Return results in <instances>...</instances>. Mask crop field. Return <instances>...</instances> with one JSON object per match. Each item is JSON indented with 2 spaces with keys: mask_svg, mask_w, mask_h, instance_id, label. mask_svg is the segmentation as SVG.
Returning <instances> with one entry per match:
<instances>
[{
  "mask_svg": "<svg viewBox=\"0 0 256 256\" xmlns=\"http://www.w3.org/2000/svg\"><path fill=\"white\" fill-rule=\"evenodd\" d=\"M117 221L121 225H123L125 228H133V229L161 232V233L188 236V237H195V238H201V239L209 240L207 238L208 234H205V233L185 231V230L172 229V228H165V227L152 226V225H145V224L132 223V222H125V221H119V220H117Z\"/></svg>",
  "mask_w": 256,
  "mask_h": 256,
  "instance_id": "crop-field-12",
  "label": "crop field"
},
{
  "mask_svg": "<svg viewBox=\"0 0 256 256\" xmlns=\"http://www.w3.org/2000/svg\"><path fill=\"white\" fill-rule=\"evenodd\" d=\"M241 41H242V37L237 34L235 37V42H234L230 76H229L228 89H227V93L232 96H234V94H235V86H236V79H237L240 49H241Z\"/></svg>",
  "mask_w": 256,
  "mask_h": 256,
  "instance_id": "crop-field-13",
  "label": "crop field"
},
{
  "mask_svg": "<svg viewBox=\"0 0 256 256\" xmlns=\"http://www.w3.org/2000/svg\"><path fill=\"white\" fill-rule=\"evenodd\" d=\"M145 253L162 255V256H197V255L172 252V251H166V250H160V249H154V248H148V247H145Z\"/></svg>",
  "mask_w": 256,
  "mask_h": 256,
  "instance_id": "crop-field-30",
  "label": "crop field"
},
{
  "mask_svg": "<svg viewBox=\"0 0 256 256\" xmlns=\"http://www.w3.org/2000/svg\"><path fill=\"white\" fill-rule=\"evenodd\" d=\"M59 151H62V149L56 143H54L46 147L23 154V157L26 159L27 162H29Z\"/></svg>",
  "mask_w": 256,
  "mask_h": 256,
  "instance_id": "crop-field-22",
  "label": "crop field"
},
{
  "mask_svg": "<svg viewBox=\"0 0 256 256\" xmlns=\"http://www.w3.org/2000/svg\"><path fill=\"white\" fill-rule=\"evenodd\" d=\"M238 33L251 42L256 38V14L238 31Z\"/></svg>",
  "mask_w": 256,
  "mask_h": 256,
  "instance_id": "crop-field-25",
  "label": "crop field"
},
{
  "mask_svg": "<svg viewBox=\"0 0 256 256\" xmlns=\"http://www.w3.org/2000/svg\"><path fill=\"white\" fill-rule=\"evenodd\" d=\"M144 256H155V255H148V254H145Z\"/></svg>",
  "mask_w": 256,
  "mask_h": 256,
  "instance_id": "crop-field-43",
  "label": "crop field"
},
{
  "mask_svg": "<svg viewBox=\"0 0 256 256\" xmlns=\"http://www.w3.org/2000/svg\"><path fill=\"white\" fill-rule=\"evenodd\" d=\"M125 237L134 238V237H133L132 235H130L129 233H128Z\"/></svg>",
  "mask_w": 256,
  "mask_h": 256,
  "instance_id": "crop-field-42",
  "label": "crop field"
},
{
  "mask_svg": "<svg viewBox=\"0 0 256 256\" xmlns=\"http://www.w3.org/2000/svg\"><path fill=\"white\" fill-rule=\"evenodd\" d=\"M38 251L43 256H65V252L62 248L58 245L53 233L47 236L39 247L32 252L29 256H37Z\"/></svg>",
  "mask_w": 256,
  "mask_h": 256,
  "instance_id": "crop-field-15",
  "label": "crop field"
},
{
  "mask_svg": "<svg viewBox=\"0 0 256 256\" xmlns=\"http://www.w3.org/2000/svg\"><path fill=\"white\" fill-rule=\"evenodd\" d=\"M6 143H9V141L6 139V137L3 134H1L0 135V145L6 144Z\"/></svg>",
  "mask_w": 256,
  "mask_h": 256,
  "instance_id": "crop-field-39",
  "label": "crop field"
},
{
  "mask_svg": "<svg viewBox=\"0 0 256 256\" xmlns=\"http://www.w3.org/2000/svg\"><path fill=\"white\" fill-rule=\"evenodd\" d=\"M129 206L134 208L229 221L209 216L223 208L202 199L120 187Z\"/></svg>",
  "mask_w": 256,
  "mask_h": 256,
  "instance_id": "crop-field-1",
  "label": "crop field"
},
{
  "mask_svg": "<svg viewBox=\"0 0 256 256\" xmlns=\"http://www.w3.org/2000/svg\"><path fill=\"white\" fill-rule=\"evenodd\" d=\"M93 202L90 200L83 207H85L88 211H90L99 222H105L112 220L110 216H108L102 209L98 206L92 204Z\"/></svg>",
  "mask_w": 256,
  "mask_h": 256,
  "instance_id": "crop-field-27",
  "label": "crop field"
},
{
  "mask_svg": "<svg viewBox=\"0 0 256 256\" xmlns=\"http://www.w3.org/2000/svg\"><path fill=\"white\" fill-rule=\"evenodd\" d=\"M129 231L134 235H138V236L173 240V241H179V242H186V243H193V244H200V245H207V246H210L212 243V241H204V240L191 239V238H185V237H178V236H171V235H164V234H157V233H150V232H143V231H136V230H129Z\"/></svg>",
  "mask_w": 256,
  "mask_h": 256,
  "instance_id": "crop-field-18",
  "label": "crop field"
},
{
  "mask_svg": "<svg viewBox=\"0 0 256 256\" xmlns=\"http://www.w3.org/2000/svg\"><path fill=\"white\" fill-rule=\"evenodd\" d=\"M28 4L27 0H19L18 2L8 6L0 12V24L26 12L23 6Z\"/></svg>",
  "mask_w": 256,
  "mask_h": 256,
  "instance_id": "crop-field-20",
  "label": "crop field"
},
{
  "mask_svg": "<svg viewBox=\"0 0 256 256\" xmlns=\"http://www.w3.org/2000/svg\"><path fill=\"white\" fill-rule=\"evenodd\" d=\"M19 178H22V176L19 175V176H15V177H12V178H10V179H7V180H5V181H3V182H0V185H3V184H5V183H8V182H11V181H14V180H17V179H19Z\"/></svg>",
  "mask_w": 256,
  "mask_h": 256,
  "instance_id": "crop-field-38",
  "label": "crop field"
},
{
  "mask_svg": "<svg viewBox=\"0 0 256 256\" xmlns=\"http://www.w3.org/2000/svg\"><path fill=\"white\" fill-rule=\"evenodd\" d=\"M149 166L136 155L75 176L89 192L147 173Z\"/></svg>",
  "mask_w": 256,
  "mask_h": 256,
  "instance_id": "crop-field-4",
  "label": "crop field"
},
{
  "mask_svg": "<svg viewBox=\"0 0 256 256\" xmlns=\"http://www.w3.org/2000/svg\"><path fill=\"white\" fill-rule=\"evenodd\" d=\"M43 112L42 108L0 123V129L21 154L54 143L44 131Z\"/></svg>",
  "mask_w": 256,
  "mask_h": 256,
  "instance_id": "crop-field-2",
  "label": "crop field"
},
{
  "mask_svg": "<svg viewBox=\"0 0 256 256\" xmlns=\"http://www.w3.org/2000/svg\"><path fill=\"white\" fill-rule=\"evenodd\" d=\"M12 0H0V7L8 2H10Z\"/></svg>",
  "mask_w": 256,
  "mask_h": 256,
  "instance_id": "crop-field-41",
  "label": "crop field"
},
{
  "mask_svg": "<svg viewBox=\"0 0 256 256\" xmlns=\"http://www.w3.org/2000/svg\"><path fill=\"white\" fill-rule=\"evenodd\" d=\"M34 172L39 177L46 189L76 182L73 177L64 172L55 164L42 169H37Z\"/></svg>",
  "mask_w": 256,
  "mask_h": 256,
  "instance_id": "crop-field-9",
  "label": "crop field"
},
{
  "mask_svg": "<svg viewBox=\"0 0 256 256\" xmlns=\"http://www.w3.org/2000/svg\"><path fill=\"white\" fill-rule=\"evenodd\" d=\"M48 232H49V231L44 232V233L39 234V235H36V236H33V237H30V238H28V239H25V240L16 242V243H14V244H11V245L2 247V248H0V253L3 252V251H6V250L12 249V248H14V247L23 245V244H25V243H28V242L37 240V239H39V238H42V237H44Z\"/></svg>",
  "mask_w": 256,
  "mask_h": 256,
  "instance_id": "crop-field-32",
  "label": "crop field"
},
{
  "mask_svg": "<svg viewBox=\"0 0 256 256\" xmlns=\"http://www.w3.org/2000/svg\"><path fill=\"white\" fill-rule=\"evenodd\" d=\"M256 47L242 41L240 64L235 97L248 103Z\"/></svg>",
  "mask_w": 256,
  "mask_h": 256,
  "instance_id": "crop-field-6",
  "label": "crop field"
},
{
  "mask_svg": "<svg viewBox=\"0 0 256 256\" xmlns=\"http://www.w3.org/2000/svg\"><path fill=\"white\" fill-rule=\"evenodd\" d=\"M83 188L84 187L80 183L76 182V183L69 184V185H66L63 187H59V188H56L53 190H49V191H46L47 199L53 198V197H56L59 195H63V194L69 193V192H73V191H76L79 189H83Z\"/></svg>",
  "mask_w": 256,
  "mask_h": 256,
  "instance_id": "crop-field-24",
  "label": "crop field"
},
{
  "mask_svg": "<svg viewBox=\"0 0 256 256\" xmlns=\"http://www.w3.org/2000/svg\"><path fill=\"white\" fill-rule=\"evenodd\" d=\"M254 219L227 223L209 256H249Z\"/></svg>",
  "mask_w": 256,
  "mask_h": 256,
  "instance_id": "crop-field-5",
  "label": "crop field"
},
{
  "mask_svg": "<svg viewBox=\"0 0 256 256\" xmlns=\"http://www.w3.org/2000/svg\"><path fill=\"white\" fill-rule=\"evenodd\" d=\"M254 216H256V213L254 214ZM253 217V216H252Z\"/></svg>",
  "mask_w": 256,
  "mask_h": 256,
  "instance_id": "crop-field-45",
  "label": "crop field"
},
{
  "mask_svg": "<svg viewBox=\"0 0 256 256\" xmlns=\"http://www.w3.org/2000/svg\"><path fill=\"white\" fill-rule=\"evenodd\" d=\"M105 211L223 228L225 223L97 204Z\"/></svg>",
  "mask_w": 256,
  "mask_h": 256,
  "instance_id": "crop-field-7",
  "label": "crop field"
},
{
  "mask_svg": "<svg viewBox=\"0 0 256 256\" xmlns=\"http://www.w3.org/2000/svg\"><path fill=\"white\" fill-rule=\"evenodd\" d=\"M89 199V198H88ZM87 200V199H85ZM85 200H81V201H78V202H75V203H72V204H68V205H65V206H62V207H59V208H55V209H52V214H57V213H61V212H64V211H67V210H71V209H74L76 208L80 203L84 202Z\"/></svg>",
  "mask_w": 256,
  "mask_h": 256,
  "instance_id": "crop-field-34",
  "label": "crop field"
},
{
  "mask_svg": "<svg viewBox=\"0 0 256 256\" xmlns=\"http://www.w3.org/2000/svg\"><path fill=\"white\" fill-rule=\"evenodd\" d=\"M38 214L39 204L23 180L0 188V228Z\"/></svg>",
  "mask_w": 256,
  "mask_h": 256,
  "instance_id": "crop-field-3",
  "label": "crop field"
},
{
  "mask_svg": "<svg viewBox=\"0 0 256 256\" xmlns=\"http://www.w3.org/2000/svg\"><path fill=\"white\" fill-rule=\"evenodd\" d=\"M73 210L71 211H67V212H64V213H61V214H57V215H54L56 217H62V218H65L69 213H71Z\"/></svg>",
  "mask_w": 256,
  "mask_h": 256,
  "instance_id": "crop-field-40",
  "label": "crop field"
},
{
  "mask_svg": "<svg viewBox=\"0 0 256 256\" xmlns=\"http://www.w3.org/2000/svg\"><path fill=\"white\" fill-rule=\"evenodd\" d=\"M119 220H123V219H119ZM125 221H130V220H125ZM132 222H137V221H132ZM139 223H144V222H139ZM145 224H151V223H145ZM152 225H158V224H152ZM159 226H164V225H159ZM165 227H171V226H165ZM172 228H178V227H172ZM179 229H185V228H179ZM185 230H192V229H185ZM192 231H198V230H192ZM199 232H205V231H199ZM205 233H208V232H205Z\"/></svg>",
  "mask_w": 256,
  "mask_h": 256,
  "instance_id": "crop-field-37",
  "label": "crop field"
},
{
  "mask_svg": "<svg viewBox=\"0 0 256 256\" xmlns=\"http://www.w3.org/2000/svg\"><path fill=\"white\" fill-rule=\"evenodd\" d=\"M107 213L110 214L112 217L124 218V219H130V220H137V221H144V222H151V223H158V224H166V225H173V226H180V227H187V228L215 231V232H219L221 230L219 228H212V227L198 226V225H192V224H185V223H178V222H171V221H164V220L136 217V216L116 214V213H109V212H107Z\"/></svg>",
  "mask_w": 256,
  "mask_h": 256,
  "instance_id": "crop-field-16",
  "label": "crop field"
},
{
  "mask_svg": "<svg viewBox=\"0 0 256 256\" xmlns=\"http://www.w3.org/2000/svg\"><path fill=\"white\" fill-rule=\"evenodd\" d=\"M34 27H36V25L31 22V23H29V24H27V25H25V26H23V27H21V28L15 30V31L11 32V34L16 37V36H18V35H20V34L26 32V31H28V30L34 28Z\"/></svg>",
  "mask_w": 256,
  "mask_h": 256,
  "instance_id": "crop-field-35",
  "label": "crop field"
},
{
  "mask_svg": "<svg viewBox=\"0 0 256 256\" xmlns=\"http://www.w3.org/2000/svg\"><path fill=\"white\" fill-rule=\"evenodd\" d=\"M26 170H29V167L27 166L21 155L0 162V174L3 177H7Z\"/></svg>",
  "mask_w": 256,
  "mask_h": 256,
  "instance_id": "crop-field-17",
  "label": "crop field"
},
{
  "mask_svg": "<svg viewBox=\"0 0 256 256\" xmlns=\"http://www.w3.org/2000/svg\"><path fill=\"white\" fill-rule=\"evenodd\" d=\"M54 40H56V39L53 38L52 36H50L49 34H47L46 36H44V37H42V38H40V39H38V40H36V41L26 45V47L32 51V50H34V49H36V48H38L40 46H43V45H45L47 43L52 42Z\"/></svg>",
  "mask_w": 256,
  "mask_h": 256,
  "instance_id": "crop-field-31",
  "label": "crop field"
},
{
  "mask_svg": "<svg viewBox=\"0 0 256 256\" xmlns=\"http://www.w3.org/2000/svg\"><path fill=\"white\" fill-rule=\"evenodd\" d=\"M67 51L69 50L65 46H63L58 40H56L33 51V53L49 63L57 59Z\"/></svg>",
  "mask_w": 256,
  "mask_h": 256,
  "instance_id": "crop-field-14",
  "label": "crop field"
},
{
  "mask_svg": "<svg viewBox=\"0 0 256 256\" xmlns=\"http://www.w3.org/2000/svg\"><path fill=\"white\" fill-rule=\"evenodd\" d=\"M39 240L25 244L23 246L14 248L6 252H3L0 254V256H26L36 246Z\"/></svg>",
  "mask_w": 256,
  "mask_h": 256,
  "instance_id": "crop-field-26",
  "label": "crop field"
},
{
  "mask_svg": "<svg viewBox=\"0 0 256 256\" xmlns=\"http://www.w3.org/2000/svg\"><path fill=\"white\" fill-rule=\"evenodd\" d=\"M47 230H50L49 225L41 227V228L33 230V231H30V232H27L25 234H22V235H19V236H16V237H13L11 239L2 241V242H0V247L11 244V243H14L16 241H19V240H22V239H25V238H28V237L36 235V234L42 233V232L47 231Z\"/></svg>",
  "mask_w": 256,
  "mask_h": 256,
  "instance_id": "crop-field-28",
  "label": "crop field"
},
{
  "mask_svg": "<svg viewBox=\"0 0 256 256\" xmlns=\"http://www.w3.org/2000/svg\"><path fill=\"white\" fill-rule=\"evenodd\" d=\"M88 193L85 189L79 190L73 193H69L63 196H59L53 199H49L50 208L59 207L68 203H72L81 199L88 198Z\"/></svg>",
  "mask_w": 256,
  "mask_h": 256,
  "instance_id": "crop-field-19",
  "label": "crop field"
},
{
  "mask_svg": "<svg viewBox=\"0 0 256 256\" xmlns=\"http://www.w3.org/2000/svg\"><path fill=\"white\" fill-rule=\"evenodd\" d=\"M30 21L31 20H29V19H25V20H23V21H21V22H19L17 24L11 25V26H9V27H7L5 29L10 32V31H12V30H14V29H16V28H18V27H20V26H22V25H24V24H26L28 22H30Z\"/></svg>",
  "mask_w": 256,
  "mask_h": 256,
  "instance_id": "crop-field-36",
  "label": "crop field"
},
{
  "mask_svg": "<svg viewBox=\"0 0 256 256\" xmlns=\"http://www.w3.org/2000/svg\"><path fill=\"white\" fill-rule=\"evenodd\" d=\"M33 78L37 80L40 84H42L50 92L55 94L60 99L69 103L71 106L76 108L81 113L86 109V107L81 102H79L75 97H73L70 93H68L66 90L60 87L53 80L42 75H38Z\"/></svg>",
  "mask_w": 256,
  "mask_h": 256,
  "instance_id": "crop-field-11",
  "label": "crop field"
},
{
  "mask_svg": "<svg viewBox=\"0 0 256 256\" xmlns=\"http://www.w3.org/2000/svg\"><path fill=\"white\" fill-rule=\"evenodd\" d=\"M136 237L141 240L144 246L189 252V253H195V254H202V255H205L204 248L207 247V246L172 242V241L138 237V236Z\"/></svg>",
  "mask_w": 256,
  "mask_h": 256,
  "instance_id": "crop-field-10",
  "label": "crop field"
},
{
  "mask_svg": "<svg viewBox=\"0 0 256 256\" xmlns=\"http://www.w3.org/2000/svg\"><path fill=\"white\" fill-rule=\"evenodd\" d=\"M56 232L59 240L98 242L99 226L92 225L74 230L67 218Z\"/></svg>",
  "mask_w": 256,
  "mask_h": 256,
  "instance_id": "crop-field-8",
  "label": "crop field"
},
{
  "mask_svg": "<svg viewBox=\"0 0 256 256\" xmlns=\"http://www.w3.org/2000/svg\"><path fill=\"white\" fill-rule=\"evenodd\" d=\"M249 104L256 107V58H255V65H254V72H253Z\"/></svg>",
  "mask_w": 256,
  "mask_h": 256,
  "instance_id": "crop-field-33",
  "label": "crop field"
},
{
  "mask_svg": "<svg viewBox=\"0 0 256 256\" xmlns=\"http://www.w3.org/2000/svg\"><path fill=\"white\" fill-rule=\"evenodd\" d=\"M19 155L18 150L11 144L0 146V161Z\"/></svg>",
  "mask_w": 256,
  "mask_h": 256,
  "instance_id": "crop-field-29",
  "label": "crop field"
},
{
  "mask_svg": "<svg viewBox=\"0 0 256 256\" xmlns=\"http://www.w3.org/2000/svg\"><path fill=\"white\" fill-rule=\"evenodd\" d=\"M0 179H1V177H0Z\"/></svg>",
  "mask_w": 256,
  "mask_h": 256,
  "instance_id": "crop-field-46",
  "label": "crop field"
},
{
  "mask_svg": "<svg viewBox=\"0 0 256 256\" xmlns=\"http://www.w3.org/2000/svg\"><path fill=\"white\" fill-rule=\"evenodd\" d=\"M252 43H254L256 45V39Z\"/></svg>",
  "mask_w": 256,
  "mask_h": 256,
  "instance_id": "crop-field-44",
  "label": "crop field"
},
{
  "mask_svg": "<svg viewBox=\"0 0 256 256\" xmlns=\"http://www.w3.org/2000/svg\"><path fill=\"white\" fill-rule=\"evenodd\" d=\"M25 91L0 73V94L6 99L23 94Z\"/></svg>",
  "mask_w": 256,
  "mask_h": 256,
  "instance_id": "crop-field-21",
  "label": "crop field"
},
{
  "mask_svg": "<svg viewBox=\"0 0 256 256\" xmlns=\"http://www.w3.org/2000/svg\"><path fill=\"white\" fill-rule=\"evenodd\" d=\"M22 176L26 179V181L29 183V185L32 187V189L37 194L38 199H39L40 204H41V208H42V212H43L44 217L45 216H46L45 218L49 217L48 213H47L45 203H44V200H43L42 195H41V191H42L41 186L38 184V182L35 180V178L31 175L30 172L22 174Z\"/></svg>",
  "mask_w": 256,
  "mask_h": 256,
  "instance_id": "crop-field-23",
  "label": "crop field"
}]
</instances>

····················

◆ Written problem ◆
Please repeat the data word for word from its first line through the line containing "Returning <instances> with", including both of those lines.

◆ Reply to the task ◆
Return results in <instances>...</instances>. Mask crop field. Return <instances>...</instances> with one JSON object per match. Each item is JSON indented with 2 spaces with keys: mask_svg, mask_w, mask_h, instance_id, label. mask_svg is the segmentation as SVG.
Returning <instances> with one entry per match:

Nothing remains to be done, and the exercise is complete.